I recommend drawing the real line to understand this solution.
Choose $ a_i = i/4$. Put the numbers of form $ a_i - k_i$ in increasing order and call them $ b_1, b_2, b_3$ and $ b_4$. We have $ b_4 \ge b_3 + 0.25 \ge b_2 + 0.5 \ge b_1 + 0.75$, because the fractionary parts of the $ b_i$'s are distinct and are multiples of $ 0.25$. Therefore,
$ a \ge (b_1 - b_2)^2 + (b_2 - b_3)^2 + (b_3 - b_4)^2 + (b_1 - b_3)^2 + (b_2 - b_4)^2 + (b_1 - b_4)^2 \ge 3.(0.25)^2 + 2.(0.5)^2 + 0.75^2 = 1.25$
Now we can prove $ a = 1.25$ satisfies the condition (and now I strongly recommend the real line). We may assume w.l.o.g. $ 0 \le a_1 \le a_2 \le a_3 \le a_4 \le 1$ (the idea here and forward is that the $ k_i$'s allow us to consider any number of the form $ a_i + t$ (if $ t \in \mathbb{Z}$) instead of $ a_i$). Now we consider the differences $ a_2 - a_1, a_3 - a_2, a_4 - a_3$ and $ a_1 + 1 - a_4$ (observe that $ a_1 + 1$ is another "representation" of $ a_1$). Let $ M$ be the greatest of such differences. I will assume $ M = a_3 - a_2$ to avoid notation.

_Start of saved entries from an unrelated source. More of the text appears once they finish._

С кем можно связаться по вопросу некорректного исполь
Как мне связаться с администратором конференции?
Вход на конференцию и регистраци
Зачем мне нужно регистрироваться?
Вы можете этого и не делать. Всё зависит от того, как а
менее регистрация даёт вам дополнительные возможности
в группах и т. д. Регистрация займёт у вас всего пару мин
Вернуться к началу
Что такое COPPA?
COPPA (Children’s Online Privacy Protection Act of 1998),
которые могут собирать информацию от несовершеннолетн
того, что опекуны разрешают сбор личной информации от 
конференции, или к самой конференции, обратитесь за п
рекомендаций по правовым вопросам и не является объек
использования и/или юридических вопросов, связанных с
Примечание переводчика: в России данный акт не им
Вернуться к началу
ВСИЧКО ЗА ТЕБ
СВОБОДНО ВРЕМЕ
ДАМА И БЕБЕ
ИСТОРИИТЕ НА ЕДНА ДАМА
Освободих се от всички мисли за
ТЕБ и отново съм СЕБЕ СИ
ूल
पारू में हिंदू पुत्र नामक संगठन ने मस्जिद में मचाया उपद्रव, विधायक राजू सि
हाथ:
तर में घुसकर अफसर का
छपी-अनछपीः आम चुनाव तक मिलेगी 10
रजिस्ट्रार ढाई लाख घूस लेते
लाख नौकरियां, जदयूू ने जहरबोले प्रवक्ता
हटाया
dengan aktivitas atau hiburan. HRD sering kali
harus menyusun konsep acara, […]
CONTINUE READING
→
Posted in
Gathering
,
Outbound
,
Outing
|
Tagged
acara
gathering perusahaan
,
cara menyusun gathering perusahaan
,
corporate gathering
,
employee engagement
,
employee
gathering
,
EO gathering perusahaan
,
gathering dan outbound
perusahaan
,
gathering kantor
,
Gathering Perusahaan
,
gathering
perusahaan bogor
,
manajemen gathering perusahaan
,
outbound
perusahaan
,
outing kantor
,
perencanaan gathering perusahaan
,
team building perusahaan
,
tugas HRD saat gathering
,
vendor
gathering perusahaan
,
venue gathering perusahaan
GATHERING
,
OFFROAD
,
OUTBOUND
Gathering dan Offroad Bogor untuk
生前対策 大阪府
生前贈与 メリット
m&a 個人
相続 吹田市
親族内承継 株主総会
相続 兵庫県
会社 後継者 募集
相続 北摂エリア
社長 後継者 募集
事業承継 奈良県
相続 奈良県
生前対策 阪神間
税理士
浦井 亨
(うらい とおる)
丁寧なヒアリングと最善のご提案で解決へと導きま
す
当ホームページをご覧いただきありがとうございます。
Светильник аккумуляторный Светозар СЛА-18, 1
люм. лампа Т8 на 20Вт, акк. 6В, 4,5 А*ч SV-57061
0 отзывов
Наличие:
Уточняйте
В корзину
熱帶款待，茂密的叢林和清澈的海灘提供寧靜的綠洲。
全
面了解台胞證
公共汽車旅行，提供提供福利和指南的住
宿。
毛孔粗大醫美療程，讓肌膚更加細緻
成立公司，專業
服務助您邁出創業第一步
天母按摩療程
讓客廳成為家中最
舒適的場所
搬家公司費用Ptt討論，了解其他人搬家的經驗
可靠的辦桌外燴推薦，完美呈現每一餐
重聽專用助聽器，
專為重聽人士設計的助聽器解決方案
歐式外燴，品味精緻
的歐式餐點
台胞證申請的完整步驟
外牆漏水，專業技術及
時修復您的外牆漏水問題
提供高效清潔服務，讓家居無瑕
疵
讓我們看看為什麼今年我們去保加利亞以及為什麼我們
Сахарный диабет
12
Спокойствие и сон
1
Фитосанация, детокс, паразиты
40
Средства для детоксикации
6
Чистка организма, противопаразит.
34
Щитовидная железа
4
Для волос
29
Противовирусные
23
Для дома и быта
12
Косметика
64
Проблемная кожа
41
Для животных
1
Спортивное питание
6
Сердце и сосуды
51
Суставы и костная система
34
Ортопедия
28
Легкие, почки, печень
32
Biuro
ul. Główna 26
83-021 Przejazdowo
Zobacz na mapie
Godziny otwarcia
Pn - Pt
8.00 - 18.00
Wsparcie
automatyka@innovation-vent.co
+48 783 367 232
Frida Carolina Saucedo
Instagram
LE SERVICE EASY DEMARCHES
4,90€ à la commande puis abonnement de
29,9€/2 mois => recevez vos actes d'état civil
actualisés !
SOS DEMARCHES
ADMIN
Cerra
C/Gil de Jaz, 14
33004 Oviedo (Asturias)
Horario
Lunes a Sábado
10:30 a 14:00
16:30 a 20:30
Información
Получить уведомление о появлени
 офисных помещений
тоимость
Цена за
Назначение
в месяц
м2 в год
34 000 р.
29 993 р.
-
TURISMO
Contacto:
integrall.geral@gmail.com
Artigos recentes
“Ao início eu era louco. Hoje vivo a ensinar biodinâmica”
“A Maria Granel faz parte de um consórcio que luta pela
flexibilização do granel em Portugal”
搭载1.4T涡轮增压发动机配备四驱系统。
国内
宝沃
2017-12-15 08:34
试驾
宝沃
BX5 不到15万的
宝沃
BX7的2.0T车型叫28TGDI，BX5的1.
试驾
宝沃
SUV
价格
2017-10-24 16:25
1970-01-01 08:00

We take $ k_1 = k_2 = - 1$ and $ k_3 = k_4 = 0$, so that $ x_1 = a_1 + 1$, $ x_2 = a_2 + 1$, $ x_3 = a_3$ and $ x_4 = a_4$. Back to the $ b_i$'s, we have $ b_1 = a_3$, $ b_2 = a_4$, $ b_3 = a_1 + 1$ and $ b_4 = a_2 + 1$. Now we define $ x = b_2 - b_1$, $ y = b_3 - b_2$ and $ z = b_4 - b_3$. It is easy to see that $ x + y + z + M = 1$. Moreover, $ M = \text{max}\{M, x, y, z\}$ by definition. We want to prove, given these two constraints (and the restriction $ x, y, z, M \ge 0$), that
$ 1.25 \ge \sum_{1 \le i < j \le 4} (b_i - b_j)^2 = x^2 + y^2 + z^2 + (x + y)^2 + (y + z)^2 + (x + y + z)^2$
The worst case is $ y = \text{max}\{x, y, z\}$. Now, since $ f(t) = t^2$ is a convex function, keeping $ x + y$ fixed and increasing $ y$, the sum above rises. This also holds for $ y$ and $ z$. On the other hand, keeping $ x + z$ fixed and increasing $ |x - z|$, the sum also rises. So we just need to test some cases ($ 1 \ge M \ge 1/2$, $ 1/2 > M \ge 1/3$ and $ 1/3 > M \ge 1/4$), each one leading to some variables being equals to $ 0$ or $ M$. It is boring, but it works.
CommentMy first idea was choosing $ M$ equals to a difference $ a_{i + 1} - a_{i} \ge 1/4$ (not necessarily the greatest). But $ M = 1/4$, $ y = 3/4$ and $ x = z = 0$ was a counter example to $ 1,25 \ge$ ugly sum. The problem was having a big $ b$. But we could avoid this interchanging $ b$ and $ M$. Or more directly: choose a maximal $ M$.
Another thing: sometimes I am scared by the possibility that nobody reads my texts. I'd be happy with a private message or a reply saying "don't worry, you're not talking the the ether".